A novel fabrication method of Parylene-based microelectrodes utilizing inkjet printing

Abstract We report a novel fabrication method of creating thin flexible Parylene-based microelectrodes. The fabrication technique described here is based on inkjet printing and thus does not require conventional photolithography and thin-film deposition processes. First, silver microelectrodes are printed on poly-dimethylsiloxane (PDMS) spin-coated on a silicon wafer. Then a thin Parylene layer is deposited on top of the PDMS layer followed by peeling-off. The silver microelectrode patterns are flawlessly transferred to the Parylene film during this process. Finally, sintering of the silver pattern is achieved in vacuum oven. Narrow (40–100 μm) silver microelectrodes were perfectly transferred from PDMS onto Parylene film without structural damages or significant drop in electrical resistance (Note that direct printing of silver microelectrode patterns on Parylene is very challenging due to the surface property of Parylene.).

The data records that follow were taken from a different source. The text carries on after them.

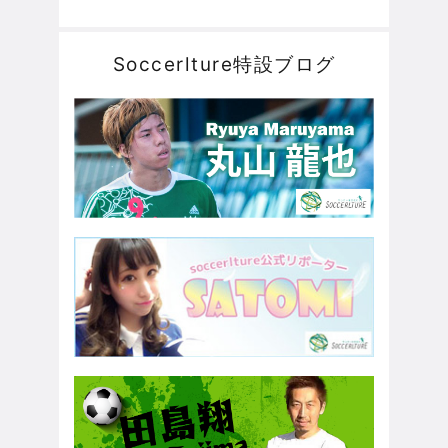
Soccerlture特設ブログ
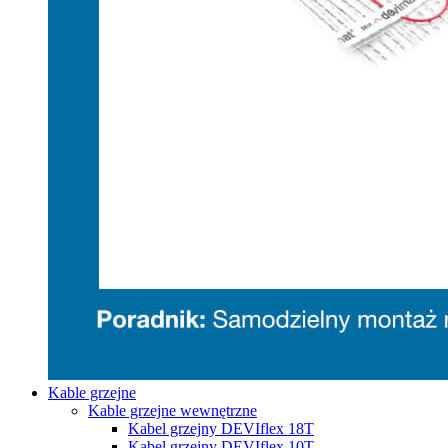
Kable grzejne
Kable grzejne wewnętrzne
Kabel grzejny DEVIflex 18T
Kabel grzejny DEVIflex 10T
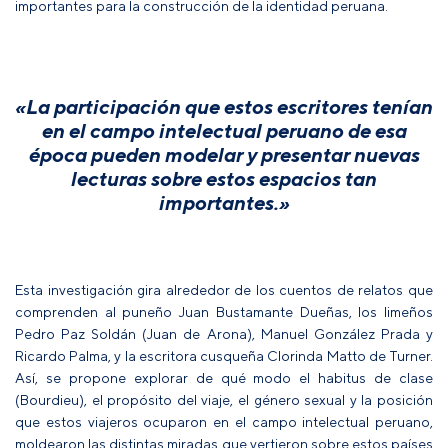
importantes para la construcción de la identidad peruana.
«La participación que estos escritores tenían
en el campo intelectual peruano de esa
época pueden modelar y presentar nuevas
lecturas sobre estos espacios tan
importantes.»
Esta investigación gira alrededor de los cuentos de relatos que
comprenden al puneño Juan Bustamante Dueñas, los limeños
Pedro Paz Soldán (Juan de Arona), Manuel González Prada y
Ricardo Palma, y la escritora cusqueña Clorinda Matto de Turner.
Así, se propone explorar de qué modo el habitus de clase
(Bourdieu), el propósito del viaje, el género sexual y la posición
que estos viajeros ocuparon en el campo intelectual peruano,
moldearon las distintas miradas que vertieron sobre estos países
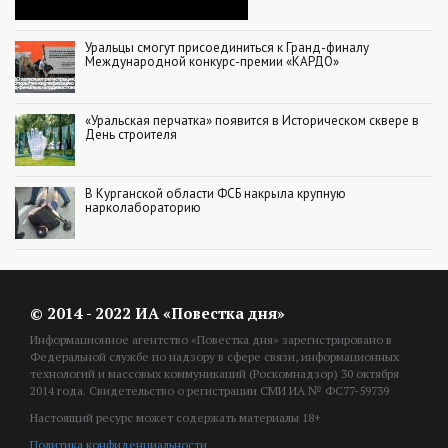
Уральцы смогут присоединиться к Гранд-финалу
Международной конкурс-премии «КАРДО»
«Уральская перчатка» появится в Историческом сквере в
День строителя
В Курганской области ФСБ накрыла крупную
нарколабораторию
© 2014 - 2022 ИА «Повестка дня»
Информационное агентство «Повестка дня» зарегистрировано в
Федеральной службе по надзору в сфере связи, информационных
технологий и массовых коммуникаций (Роскомнадзор) 30 октября
2014 года. Свидетельство о регистрации СМИ ИА № ФС77-59739
Настоящий ресурс может содержать материалы 18+
Политика конфиденциальности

In fact, the silver microelectrodes transferred onto Parylene showed lower electrical resistance and better adhesion than the original silver microelectrodes printed on PDMS. In order to demonstrate the utility of thin flexible Parylene-based silver microelectrodes, we fabricated diverse microelectrodes and conducted dielectrophoretic (DEP) manipulation of microbeads with them. We believe that this rapid and low-cost fabrication method of creating thin flexible Parylene-based microelectrodes can be used in a variety of applications in flexible electronics, neural engineering, medical implants as well as MEMS and lab on a chip.